TASK ITEM
Every line in the data below from the one containing "cd ansible-role-varda/" down to the one containing "run these tests on Travis CI.", both included, must be retyped exactly; no other line is to appear.

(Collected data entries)
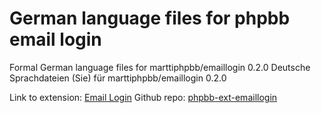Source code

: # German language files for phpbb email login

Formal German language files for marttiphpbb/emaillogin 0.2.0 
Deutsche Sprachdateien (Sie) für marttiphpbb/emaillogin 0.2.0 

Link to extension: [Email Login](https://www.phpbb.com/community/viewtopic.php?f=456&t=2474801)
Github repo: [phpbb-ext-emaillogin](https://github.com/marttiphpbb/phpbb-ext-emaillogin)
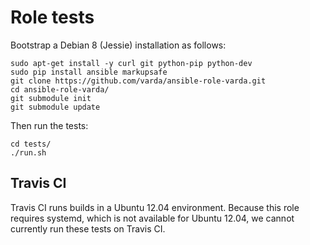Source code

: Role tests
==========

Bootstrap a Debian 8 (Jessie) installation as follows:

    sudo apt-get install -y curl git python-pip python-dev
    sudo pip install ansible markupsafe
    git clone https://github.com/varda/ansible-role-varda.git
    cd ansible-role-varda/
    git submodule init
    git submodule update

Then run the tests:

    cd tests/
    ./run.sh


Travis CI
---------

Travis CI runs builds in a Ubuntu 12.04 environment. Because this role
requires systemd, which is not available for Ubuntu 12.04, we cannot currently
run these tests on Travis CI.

...

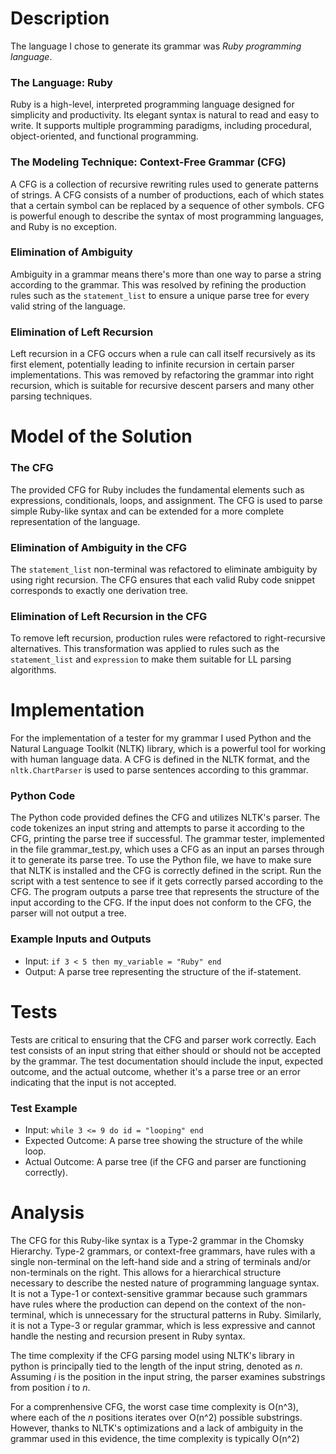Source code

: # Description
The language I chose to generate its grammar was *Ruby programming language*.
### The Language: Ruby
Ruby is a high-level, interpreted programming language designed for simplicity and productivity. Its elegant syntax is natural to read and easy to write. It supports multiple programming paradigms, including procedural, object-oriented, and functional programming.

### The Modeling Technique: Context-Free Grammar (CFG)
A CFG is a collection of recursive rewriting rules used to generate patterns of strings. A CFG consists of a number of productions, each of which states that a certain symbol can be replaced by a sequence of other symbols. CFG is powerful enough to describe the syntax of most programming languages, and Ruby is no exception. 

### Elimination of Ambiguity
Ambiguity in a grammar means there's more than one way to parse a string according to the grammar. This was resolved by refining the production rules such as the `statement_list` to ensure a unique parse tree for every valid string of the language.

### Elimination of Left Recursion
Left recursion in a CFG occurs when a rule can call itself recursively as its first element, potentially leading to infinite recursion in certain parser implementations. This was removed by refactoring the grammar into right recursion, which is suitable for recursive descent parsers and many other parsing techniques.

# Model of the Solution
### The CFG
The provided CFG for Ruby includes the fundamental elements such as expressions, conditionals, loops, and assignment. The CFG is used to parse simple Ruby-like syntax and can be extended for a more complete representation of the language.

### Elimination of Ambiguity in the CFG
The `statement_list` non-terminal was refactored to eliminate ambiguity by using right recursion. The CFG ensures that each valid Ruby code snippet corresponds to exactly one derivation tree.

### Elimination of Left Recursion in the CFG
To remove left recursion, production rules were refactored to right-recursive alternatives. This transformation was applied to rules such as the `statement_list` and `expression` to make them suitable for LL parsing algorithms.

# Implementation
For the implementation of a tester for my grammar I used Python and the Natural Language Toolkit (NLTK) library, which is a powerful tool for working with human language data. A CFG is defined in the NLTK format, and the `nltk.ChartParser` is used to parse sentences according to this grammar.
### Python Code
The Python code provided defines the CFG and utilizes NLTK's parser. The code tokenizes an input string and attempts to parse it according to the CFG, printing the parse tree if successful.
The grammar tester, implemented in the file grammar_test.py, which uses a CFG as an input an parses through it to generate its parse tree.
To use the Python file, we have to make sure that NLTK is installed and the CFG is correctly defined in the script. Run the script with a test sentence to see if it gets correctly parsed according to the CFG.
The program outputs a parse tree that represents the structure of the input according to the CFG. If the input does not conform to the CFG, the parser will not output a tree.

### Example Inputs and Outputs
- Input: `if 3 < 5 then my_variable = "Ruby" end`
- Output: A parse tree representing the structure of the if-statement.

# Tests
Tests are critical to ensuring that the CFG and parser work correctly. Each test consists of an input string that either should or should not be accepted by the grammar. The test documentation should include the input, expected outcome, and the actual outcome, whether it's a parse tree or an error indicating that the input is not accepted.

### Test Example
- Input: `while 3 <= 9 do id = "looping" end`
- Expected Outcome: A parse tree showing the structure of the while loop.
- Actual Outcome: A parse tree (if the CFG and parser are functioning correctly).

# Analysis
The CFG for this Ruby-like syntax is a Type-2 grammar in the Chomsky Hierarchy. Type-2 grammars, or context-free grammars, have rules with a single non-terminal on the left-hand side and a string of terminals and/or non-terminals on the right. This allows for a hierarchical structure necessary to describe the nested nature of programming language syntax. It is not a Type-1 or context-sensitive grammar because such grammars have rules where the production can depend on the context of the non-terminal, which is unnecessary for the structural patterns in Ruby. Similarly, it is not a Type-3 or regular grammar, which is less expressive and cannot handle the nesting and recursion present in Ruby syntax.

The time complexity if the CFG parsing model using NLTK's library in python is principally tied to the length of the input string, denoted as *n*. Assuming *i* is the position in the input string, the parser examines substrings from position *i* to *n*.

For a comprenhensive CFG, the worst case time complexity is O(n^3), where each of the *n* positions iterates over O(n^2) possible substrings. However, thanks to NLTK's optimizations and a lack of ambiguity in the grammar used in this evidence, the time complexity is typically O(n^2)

==

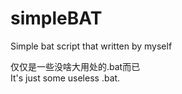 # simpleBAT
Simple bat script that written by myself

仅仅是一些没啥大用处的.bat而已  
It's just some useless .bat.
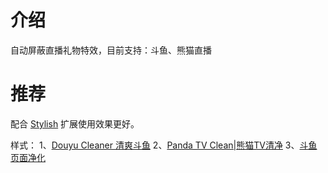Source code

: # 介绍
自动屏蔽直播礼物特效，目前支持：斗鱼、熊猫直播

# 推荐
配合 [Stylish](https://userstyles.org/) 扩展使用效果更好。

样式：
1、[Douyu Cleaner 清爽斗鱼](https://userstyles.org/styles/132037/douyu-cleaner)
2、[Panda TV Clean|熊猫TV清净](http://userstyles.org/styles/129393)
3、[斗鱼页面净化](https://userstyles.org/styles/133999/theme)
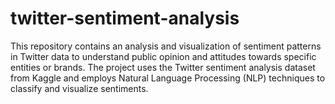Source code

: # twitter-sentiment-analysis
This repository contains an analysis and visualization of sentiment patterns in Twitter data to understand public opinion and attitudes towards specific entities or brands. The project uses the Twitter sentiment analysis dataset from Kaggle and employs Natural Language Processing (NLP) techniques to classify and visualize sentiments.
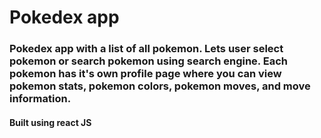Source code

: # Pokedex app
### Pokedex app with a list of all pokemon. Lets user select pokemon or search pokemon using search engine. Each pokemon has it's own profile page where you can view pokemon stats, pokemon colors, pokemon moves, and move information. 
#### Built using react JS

RESPONSE BOX
    cd ansible-role-varda/
    git submodule init
    git submodule update

Then run the tests:

    cd tests/
    ./run.sh


Travis CI
---------

Travis CI runs builds in a Ubuntu 12.04 environment. Because this role
requires systemd, which is not available for Ubuntu 12.04, we cannot currently
run these tests on Travis CI.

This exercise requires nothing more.